In June, he re-signed with the Storm on a 1-year contract until the end of 2014. He went on to play 11 NRL games in his debut season.

===2014===
In March, Griffin re-signed with the Storm on a 2-year contract until the end of 2016. In April during a New South Wales Cup game, he tore his anterior cruciate ligament for a second time, this time in his left knee, stopping him from playing any NRL games in the 2014 season. In July, he received a two match suspension from the NRL after being found to have placed a bet on NRL matches.

===2015===
In April while playing in an Intrust Super Cup game for the Sunshine Coast Falcons, Griffin suffered a third anterior cruciate ligament injury, the second in his left knee, which would again rule him out for the season without playing any NRL matches.

===2016===
After 1056 days since his last NRL match, Griffin returned to the Storm line-up in round 15 of the 2016 season, starting at hooker. In October, he re-signed with the Storm on a 1-year contract until the end of 2017.

===2017===
In 2017, Griffin was able to break into Melbourne's line-up more regularly, coming off the interchange bench in their 2017 NRL Grand Final win over the North Queensland Cowboys. He finished the season having played in 14 NRL matches. Two days after the grand final, he signed a 2-year contract with the Newcastle Knights starting in 2018, in a bid for more first-grade opportunity with Australian captain Cameron Smith ahead of him for the starting position at the Storm.

===2018===
In round 1 of the 2018 season, Griffin made his debut for the Knights in their 19-18 golden point extra-time win over the Manly Warringah Sea Eagles, scoring a try. In June, he made his international debut for New Zealand against England in Denver, Colorado. Just a week later, while playing for the Knights in their round 16 clash against the Canterbury-Bankstown Bulldogs, he was passing the ball from dummy half and his leg got caught in a position which ruptured multiple ligaments in his left knee, including a ruptured anterior cruciate ligament (ACL) knee graft, ruptured lateral ligament and torn lateral meniscus. This would be his third ACL knee injury to his left knee and meant he faced a 9-12 month recovery period.

===2019===
While working as a trainer and coach for the Knights during the 2019 season, Griffin ultimately didn't make it back from his knee injury, departing the club at the end of the season.

==Coaching career==
In July 2020, Griffin was announced as the new coach of the New Zealand Warriors NRL Women's (NRLW) team.

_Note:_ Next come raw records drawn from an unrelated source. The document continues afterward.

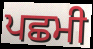
ਪਛਮੀ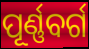
ପୂର୍ଣ୍ଣବର୍ଗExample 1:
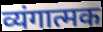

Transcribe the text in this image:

व्यंगात्मक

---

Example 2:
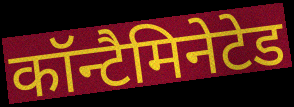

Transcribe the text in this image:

कॉन्टैमिनेटेड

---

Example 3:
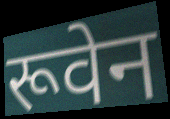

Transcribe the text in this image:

रूवेन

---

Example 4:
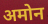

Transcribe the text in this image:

अमोन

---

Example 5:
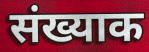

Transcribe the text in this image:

संख्याकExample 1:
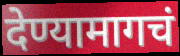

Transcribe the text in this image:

देण्यामागचं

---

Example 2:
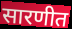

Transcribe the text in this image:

सारणीत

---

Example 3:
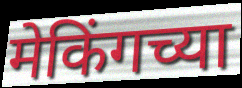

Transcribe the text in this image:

मेकिंगच्या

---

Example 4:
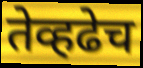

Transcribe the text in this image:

तेव्हढेच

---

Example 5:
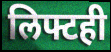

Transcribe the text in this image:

लिफ्टहीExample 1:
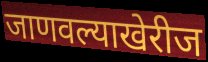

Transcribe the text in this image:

जाणवल्याखेरीज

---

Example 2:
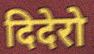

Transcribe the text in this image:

दिदेरो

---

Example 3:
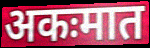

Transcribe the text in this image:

अकःमात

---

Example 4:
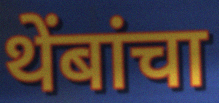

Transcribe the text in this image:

थेंबांचा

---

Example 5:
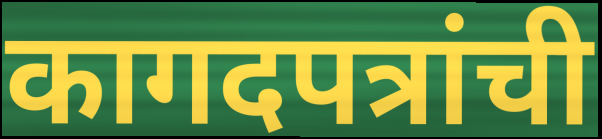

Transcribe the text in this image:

कागदपत्रांचीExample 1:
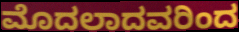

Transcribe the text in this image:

ಮೊದಲಾದವರಿಂದ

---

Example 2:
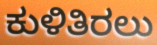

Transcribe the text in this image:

ಕುಳಿತಿರಲು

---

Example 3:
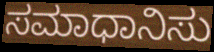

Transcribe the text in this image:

ಸಮಾಧಾನಿಸು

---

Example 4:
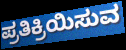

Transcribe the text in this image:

ಪ್ರತಿಕ್ರಿಯಿಸುವ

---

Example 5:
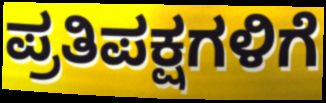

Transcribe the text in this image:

ಪ್ರತಿಪಕ್ಷಗಳಿಗೆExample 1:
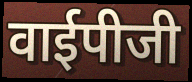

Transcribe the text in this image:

वाईपीजी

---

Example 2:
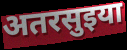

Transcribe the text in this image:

अतरसुइया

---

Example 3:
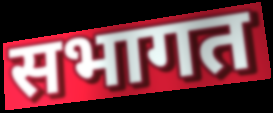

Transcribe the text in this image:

सभागत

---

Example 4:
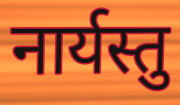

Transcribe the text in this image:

नार्यस्तु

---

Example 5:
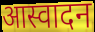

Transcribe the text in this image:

आस्वादनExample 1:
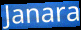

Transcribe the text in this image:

Janara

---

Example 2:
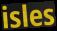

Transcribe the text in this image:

isles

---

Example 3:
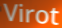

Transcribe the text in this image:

Virot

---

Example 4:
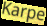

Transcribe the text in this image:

Karpe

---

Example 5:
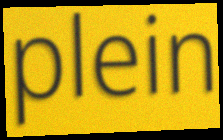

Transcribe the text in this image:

plein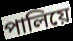
পালিয়ে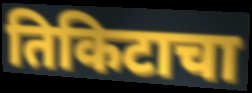
तिकिटाचाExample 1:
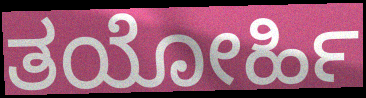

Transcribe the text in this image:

ತಯೋರ್ಹಿ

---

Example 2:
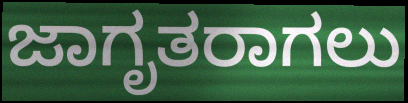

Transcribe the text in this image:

ಜಾಗೃತರಾಗಲು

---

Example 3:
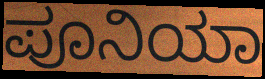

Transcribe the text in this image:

ಪೂನಿಯಾ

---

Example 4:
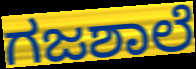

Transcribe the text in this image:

ಗಜಶಾಲೆ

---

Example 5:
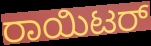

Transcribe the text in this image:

ರಾಯಿಟರ್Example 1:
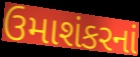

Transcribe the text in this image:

ઉમાશંકરનાં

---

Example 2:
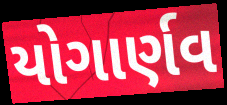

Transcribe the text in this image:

યોગાર્ણવ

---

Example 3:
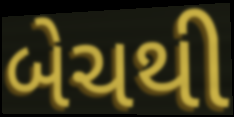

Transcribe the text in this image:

બેચથી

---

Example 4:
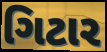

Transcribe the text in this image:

ગિટાર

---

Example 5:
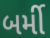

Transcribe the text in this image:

બર્મીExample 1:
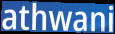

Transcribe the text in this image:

athwani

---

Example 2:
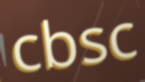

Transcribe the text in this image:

cbsc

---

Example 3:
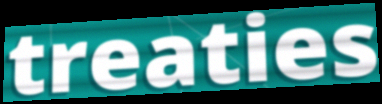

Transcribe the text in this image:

treaties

In 2023, Griffin made a mark as head coach of the Warriors reserve grade team that finished third in the New South Wales Cup.

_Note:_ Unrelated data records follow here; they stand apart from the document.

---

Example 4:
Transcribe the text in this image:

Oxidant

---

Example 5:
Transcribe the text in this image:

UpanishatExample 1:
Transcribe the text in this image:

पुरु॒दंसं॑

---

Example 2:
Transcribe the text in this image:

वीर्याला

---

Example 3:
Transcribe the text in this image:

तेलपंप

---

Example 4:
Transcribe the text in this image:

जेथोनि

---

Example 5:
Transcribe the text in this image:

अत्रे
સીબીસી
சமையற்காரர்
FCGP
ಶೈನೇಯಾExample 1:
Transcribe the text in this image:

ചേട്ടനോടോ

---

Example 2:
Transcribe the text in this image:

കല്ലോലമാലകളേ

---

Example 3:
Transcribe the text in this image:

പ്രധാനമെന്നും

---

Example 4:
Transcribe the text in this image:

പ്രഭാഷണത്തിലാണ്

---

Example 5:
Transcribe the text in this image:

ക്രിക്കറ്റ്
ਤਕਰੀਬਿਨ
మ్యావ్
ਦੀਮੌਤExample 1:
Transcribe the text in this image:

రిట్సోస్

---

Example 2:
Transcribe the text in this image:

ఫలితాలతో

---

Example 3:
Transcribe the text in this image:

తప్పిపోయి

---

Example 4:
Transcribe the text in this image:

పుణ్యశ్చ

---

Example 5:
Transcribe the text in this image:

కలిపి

That earned him promotion as the NRL side’s forwards coach for 2024 after Justin Morgan joined the Cowboys.

== Statistics ==

| Year | Team | Games | Tries | Pts |
| 2013 | Melbourne Storm | 10 |  |  |
| 2016 | 1 |  |  |
| 2017 | 14 |  |  |
| 2018 | Newcastle Knights | 16 | 2 | 8 |
|  | Totals | 41 | 2 | 8 |

==Personal life==
Griffin currently studies a Bachelor of Property and Real Estate at Deakin University.